What you return must match the records word for word, except that images are dropped.

Dataset entries START

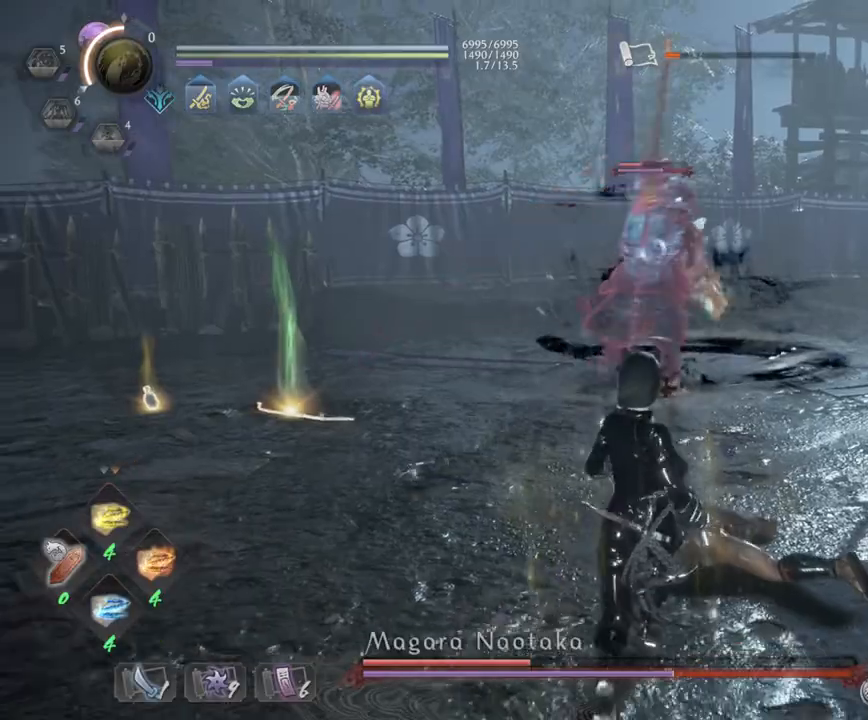
{"buttons": ["L1"], "left_stick": "up-right", "right_stick": "center", "events": [[117, "CROSS", "up"], [117, "R1", "up"], [250, "left_stick", "down-right"], [417, "L1", "down"], [417, "left_stick", "up-right"]]}
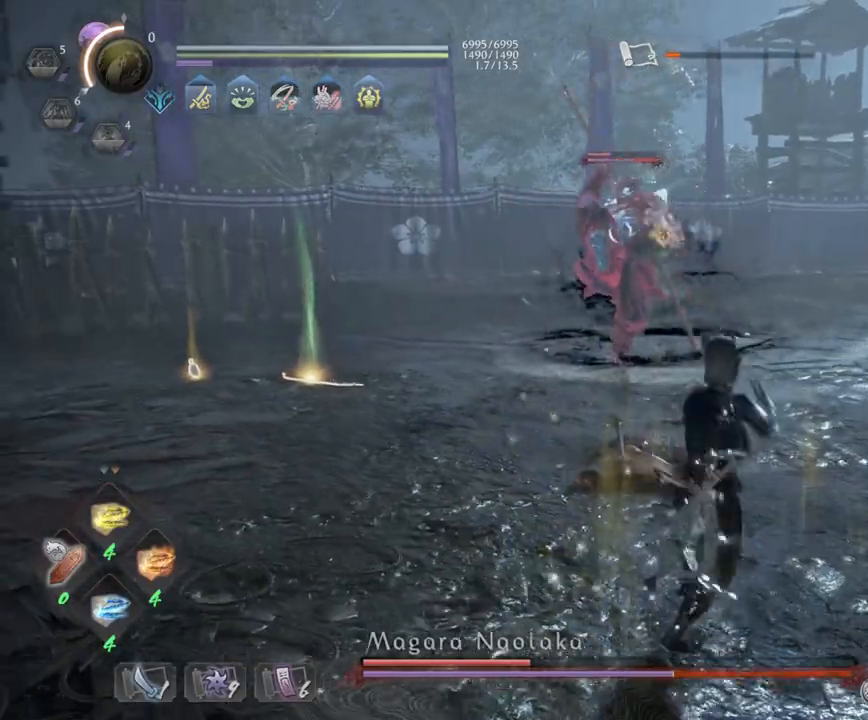
{"buttons": ["TRIANGLE", "R1"], "left_stick": "up", "right_stick": "center", "events": [[133, "CROSS", "down"], [200, "left_stick", "up"], [283, "CROSS", "up"], [283, "L1", "up"], [333, "CROSS", "down"], [500, "CROSS", "up"], [500, "R1", "down"], [500, "TRIANGLE", "down"]]}
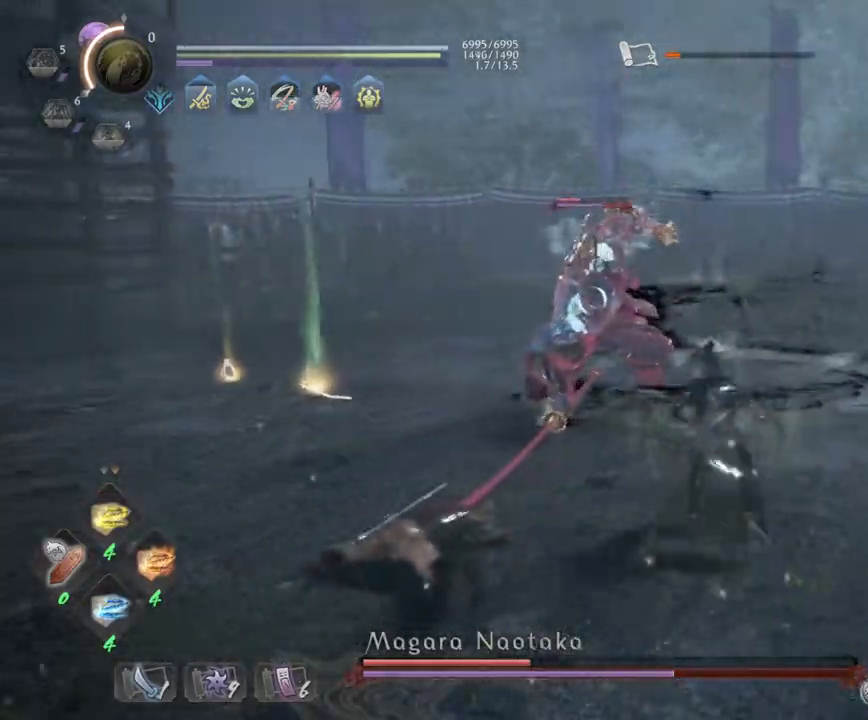
{"buttons": [], "left_stick": "up-right", "right_stick": "center", "events": [[117, "TRIANGLE", "up"], [133, "R1", "up"], [200, "TRIANGLE", "down"], [317, "TRIANGLE", "up"], [383, "left_stick", "up-right"]]}
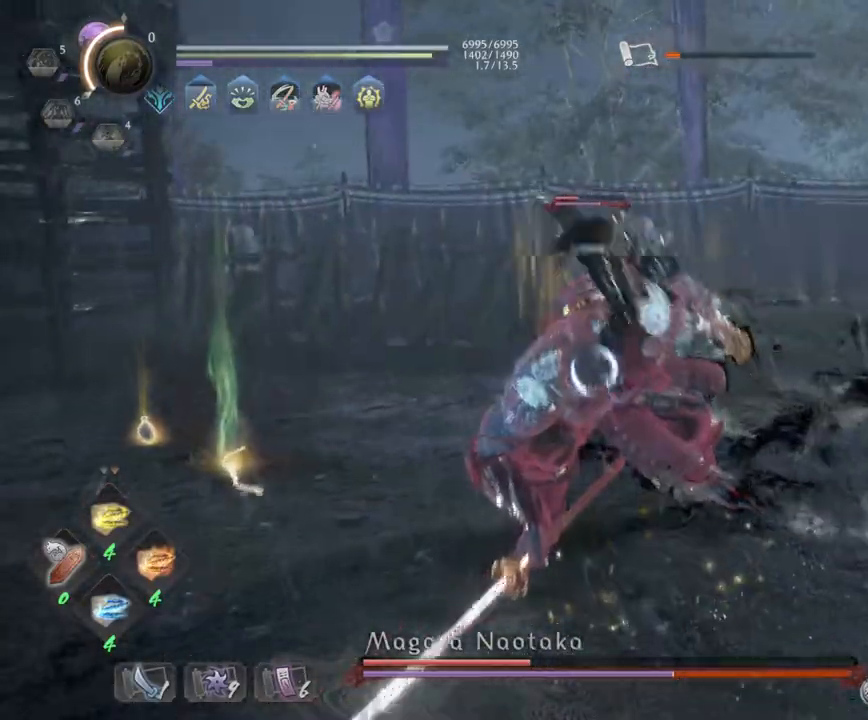
{"buttons": [], "left_stick": "up-right", "right_stick": "center", "events": [[50, "SQUARE", "down"], [150, "SQUARE", "up"], [300, "SQUARE", "down"], [433, "SQUARE", "up"]]}
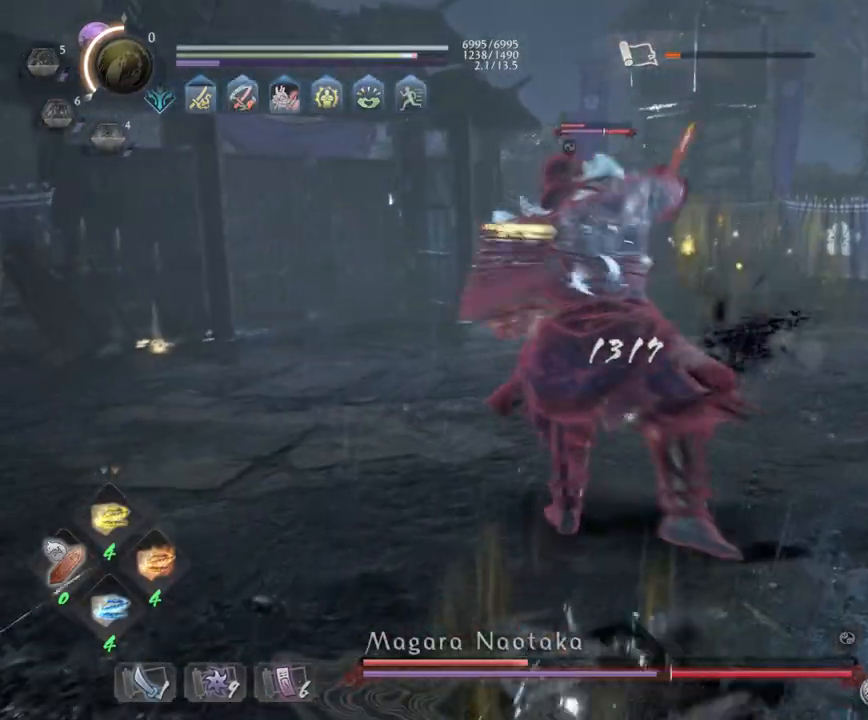
{"buttons": [], "left_stick": "center", "right_stick": "center", "events": [[17, "SQUARE", "down"], [50, "left_stick", "up"], [150, "SQUARE", "up"], [333, "left_stick", "center"]]}
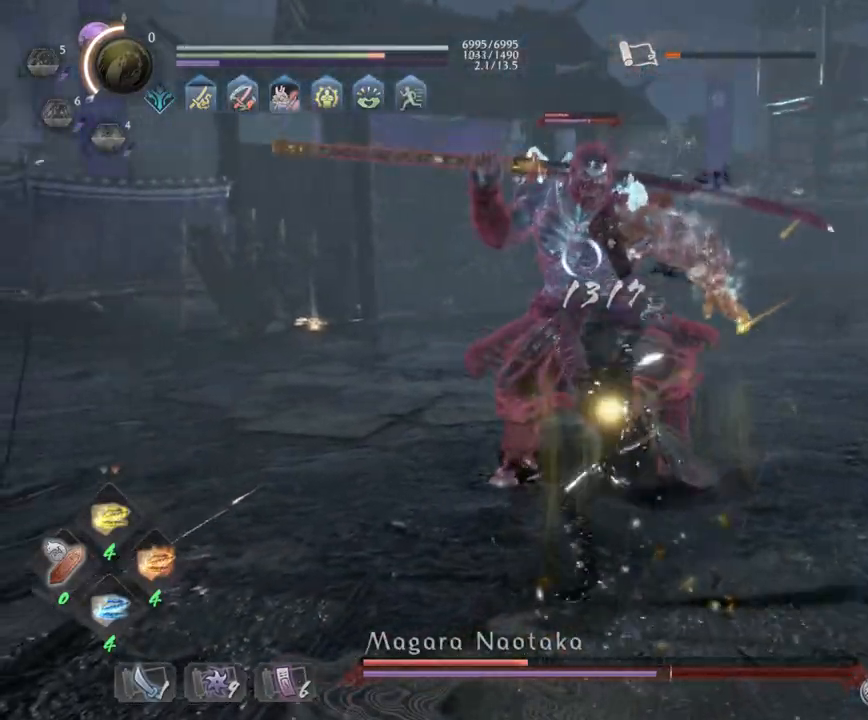
{"buttons": ["R1"], "left_stick": "down-left", "right_stick": "center", "events": [[317, "R1", "down"], [400, "SQUARE", "down"], [450, "CROSS", "down"], [483, "SQUARE", "up"], [483, "left_stick", "down-left"], [500, "CROSS", "up"]]}
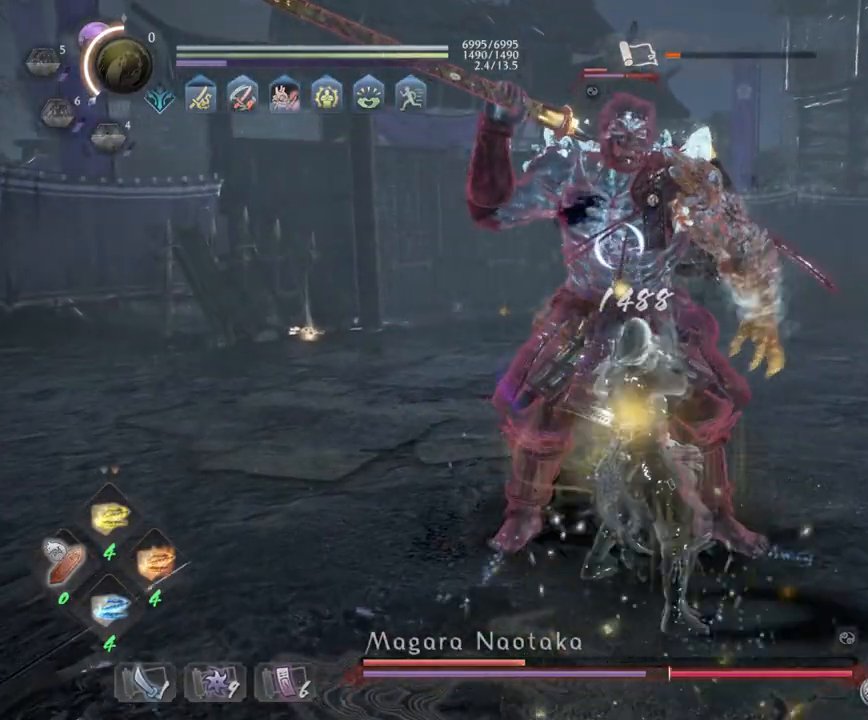
{"buttons": ["CROSS", "L1"], "left_stick": "left", "right_stick": "center", "events": [[33, "R1", "up"], [83, "L1", "down"], [150, "R1", "down"], [217, "SQUARE", "down"], [317, "CROSS", "down"], [317, "R1", "up"], [317, "SQUARE", "up"], [383, "CROSS", "up"], [383, "left_stick", "left"], [500, "CROSS", "down"]]}
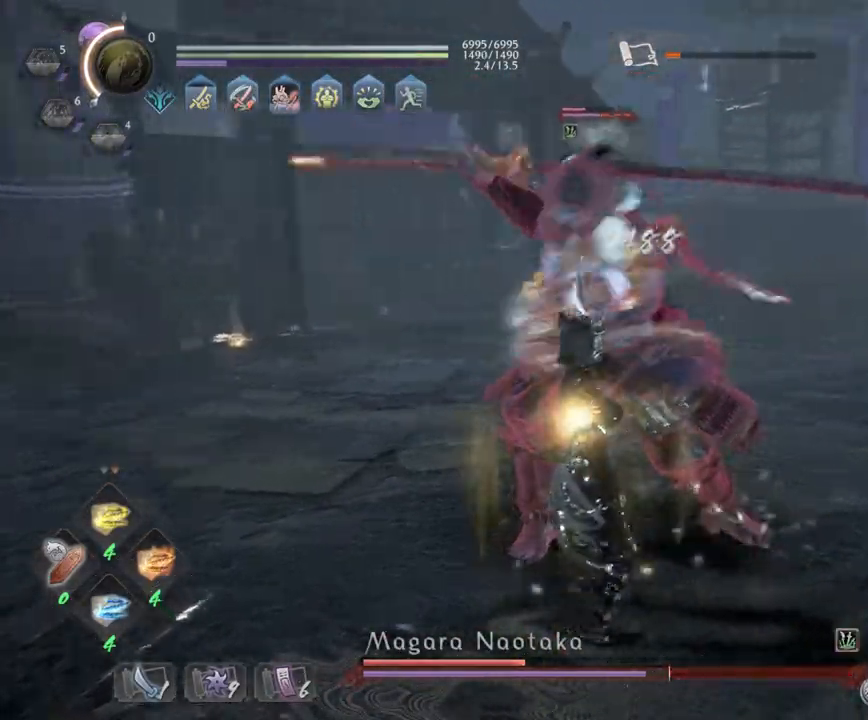
{"buttons": ["L1"], "left_stick": "left", "right_stick": "center", "events": [[500, "CROSS", "up"]]}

Dataset entries END

● **Answer space**
{"buttons": ["L1"], "left_stick": "up-right", "right_stick": "center", "events": [[117, "CROSS", "up"], [117, "R1", "up"], [250, "left_stick", "down-right"], [417, "L1", "down"], [417, "left_stick", "up-right"]]}
{"buttons": ["TRIANGLE", "R1"], "left_stick": "up", "right_stick": "center", "events": [[133, "CROSS", "down"], [200, "left_stick", "up"], [283, "CROSS", "up"], [283, "L1", "up"], [333, "CROSS", "down"], [500, "CROSS", "up"], [500, "R1", "down"], [500, "TRIANGLE", "down"]]}
{"buttons": [], "left_stick": "up-right", "right_stick": "center", "events": [[117, "TRIANGLE", "up"], [133, "R1", "up"], [200, "TRIANGLE", "down"], [317, "TRIANGLE", "up"], [383, "left_stick", "up-right"]]}
{"buttons": [], "left_stick": "up-right", "right_stick": "center", "events": [[50, "SQUARE", "down"], [150, "SQUARE", "up"], [300, "SQUARE", "down"], [433, "SQUARE", "up"]]}
{"buttons": [], "left_stick": "center", "right_stick": "center", "events": [[17, "SQUARE", "down"], [50, "left_stick", "up"], [150, "SQUARE", "up"], [333, "left_stick", "center"]]}
{"buttons": ["R1"], "left_stick": "down-left", "right_stick": "center", "events": [[317, "R1", "down"], [400, "SQUARE", "down"], [450, "CROSS", "down"], [483, "SQUARE", "up"], [483, "left_stick", "down-left"], [500, "CROSS", "up"]]}
{"buttons": ["CROSS", "L1"], "left_stick": "left", "right_stick": "center", "events": [[33, "R1", "up"], [83, "L1", "down"], [150, "R1", "down"], [217, "SQUARE", "down"], [317, "CROSS", "down"], [317, "R1", "up"], [317, "SQUARE", "up"], [383, "CROSS", "up"], [383, "left_stick", "left"], [500, "CROSS", "down"]]}
{"buttons": ["L1"], "left_stick": "left", "right_stick": "center", "events": [[500, "CROSS", "up"]]}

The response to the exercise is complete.